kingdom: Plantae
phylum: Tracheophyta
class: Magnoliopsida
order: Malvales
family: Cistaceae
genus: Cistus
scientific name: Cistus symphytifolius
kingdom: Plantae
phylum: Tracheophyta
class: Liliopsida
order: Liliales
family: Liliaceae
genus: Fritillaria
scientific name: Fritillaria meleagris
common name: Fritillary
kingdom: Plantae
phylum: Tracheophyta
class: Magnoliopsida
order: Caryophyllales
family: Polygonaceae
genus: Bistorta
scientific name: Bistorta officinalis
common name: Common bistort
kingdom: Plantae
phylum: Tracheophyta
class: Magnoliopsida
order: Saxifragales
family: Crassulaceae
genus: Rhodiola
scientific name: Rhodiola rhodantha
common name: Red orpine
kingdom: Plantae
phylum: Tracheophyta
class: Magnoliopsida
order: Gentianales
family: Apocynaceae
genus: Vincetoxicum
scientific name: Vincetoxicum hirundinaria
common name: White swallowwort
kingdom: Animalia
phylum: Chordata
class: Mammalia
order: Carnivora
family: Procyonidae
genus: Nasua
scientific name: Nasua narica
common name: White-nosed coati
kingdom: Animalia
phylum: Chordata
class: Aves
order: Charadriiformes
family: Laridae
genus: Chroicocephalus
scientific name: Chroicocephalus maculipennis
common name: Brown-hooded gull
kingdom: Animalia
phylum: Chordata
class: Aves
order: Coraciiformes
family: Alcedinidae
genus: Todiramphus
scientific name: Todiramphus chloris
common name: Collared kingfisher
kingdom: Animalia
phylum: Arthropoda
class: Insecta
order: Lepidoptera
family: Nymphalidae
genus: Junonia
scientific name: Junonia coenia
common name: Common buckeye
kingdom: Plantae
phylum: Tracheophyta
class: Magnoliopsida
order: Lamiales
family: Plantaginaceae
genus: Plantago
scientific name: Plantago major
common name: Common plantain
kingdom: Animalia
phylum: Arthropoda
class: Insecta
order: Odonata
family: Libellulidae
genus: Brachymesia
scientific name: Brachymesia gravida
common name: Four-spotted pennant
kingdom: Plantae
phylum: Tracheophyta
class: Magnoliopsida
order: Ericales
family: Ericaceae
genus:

======

- [YOUR GOAL]:
Copy out, word for word, the stretch of the data from the line containing "common name: White swallowwort" through the last line of the data, including both of those lines.

- [RESPONSE]:
common name: White swallowwort
kingdom: Animalia
phylum: Chordata
class: Mammalia
order: Carnivora
family: Procyonidae
genus: Nasua
scientific name: Nasua narica
common name: White-nosed coati
kingdom: Animalia
phylum: Chordata
class: Aves
order: Charadriiformes
family: Laridae
genus: Chroicocephalus
scientific name: Chroicocephalus maculipennis
common name: Brown-hooded gull
kingdom: Animalia
phylum: Chordata
class: Aves
order: Coraciiformes
family: Alcedinidae
genus: Todiramphus
scientific name: Todiramphus chloris
common name: Collared kingfisher
kingdom: Animalia
phylum: Arthropoda
class: Insecta
order: Lepidoptera
family: Nymphalidae
genus: Junonia
scientific name: Junonia coenia
common name: Common buckeye
kingdom: Plantae
phylum: Tracheophyta
class: Magnoliopsida
order: Lamiales
family: Plantaginaceae
genus: Plantago
scientific name: Plantago major
common name: Common plantain
kingdom: Animalia
phylum: Arthropoda
class: Insecta
order: Odonata
family: Libellulidae
genus: Brachymesia
scientific name: Brachymesia gravida
common name: Four-spotted pennant
kingdom: Plantae
phylum: Tracheophyta
class: Magnoliopsida
order: Ericales
family: Ericaceae
genus:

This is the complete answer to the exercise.